Sûr que quand il aurait besoin d’un bon shoot, il parviendrait à trouver un dealer, même dans un trou paumé du bord de la mer.

Alors Stella s’était penchée sur le lit, l’œil perspicace, un fin sourire aux lèvres.

— Malgré ton visage de chérubin, tu n’en demeures pas moins un voleur, un petit truand et un menteur. Nous t’aiderons, si tu le veux. Mais ne nous prends surtout pas pour des imbéciles.

Ray avait éclaté de son rire tonitruant à cette déclaration et serré bien fort l’épaule de sa femme et celle de Phillip en s’écriant – si ses souvenirs étaient exacts – que ce serait pour lui un véritable délice de les voir s’affronter à coups de cornes durant les prochains mois.

Ils étaient revenus souvent au cours des deux semaines suivantes. Phillip avait discuté avec eux, et avec l’assistante sociale – infiniment plus facile à embobiner que les Quinn.

Puis, à sa sortie de l’hôpital, ils l’avaient emmené chez eux, dans la jolie maison blanche au bord de l’eau. Il y avait fait la connaissance de leurs fils et avait jaugé son territoire. Lorsqu’il avait appris que les deux autres garçons, Cameron et Ethan, venaient de milieux similaires au sien, il en avait déduit que le couple était complètement frappadingue.

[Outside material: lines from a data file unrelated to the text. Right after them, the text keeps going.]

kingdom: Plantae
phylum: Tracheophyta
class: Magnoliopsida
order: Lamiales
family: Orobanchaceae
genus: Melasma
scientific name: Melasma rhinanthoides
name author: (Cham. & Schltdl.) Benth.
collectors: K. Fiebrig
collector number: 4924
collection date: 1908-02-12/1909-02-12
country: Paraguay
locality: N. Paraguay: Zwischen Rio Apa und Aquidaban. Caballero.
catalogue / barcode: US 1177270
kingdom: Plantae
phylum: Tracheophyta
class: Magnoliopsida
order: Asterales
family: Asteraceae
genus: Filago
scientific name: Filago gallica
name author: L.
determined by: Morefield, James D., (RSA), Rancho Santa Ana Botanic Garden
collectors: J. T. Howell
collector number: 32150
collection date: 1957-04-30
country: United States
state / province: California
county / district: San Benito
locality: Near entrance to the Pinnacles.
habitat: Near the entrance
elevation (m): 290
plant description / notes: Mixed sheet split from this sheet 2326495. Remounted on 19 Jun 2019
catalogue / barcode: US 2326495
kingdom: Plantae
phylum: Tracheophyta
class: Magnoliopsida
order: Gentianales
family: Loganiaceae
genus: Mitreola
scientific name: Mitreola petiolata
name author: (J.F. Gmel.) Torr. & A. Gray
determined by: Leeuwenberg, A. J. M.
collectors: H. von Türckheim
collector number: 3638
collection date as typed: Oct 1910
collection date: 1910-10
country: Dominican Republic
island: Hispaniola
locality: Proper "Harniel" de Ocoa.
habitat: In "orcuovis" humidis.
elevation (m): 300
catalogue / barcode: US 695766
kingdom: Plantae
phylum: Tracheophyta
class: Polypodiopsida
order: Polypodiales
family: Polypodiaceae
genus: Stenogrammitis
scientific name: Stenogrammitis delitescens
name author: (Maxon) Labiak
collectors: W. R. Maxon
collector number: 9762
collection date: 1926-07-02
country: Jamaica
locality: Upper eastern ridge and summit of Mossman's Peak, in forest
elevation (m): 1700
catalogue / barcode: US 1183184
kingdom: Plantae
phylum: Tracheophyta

Il s’était imaginé qu’il mettrait son séjour à profit. Pour un toubib et un prof, ils n’avaient pas accumulé beaucoup d’objets ou de bijoux aisément dérobables, mais il ferait avec.

Seulement voilà. Au lieu de les détrousser, il tomba amoureux d’eux. Il prit leur nom et passa les dix années suivantes dans la maison du bord de l’eau.

Puis Stella était morte, et une partie de son monde s’était écroulée. Elle était devenue sa mère à un point et dans une acception du terme qu’il n’aurait jamais crus possibles auparavant. Forte, stable, aimante et perspicace. En la pleurant, il comprit qu’il connaissait la première véritable perte de son existence. Alors il avait enseveli une bonne part de son chagrin dans le travail, s’était tracé à l’université un chemin couronné de succès, jusqu’à son embauche à un poste subalterne par Innovations.

Position qu’il entendait bien ne pas occuper longtemps.

Sa mutation à Baltimore avait représenté pour lui un petit triomphe. Il était de retour dans la cité de son enfance misérable, mais dans la peau d’un homme qui avait réussi. Rien à voir avec le petit truand, parfois dealer et occasionnellement prostitué qui l’avait quittée.